Once you’ve decided that you do want to go cruising, then it’s time to start planning where, and when. While cruising and sailing does seem to present an incredible opportunity for freedom of movement, the truth is that this is practically somewhat more limited. Just as driving from destination to destination is limited by road networks, ocean passages are likewise influenced by prevailing winds, and tidal cycles.
It is strongly encouraged to do some reading on the traditional cruising routes. This will teach about traditional departure points and landfalls, the benefits and drawbacks of each route. Books like Jimmy Cornell’s World Cruising Routes are really important because they provide this kind of information in a really easy to process, and understand way. They also do so in a way that makes multiple-leg journeys easier to plan. Some books, like the Cornell, or Admiralty Ocean Passages, or Rod Heikell’s Ocean Passages and Landfalls cover the entire globe. Other books are more focused, such as the Pacific Crossing Guide, from the RCC Pilotage Foundation.
When planning on a global scale the ability to move from any beginning point, to any end point, is rationalized into a system of routes defined by the beginning and ending ports. While strict adherence to the routes is not necessary, they do represent the distilled experience of decades- and in some cases, centuries of sailors. These routes have been shaped the dangers of the oceans in that larger voyages are often subdivided into shorter routes between landfalls. While these can add miles, they also provide advantages for cruisers.

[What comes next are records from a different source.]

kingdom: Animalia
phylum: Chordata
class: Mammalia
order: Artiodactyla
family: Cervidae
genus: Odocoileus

Once you have figured out where you want to leave from, and go to, the next step is to learn about the ocean that you’ll be crossing. Pilot Atlases provide tons of information about tides, currents and winds. Examples that we often have in-store include Jimmy Cornell’s Ocean Atlas and James Clarke’s Atlantic Pilot Atlas. These are Pilot Atlases, which have an important feature not included in basic charts.
What makes Pilot Atlases important is the wind and tide information that is included. The symbols seen in the photo to the left are known as ‘wind roses’. Each such wind rose represents the behaviour for a certain area. They show the distribution of the winds that prevail in that area from the eight cardinal points. The arrows fly with the wind, and their lengths show the percentage of the total number of observations in which the wind has blown from that cardinal point. The number of feathers shows the force of the wind, which has been recorded most frequently from that sector. The wind force is measured on the Beaufort scale, with each feather being equivalent to one unit of wind force. The green lines represent the currents for the observed period. This kind of information is critical for planning routes, expected durations, and logistical concerns.
There are other books specifically on the subject of world or long-range cruising. For example, Jimmy Cornell’s World Voyage Planner is a great source for information on how to plan for a world voyage, and also provides information and concerns for different parts of the world. Luckily, there also a significant number of experienced cruisers who have written about preparing for world cruising. For example, Larry and Lynn Pardey‘s books cover a number of topics from financial concerns to how to feed and cook for a crew. Jimmy Cornell’s World Cruising Essentials: The Boats, Gear, and Practices that Work Best at Sea examines another important aspect- that of the boat itself.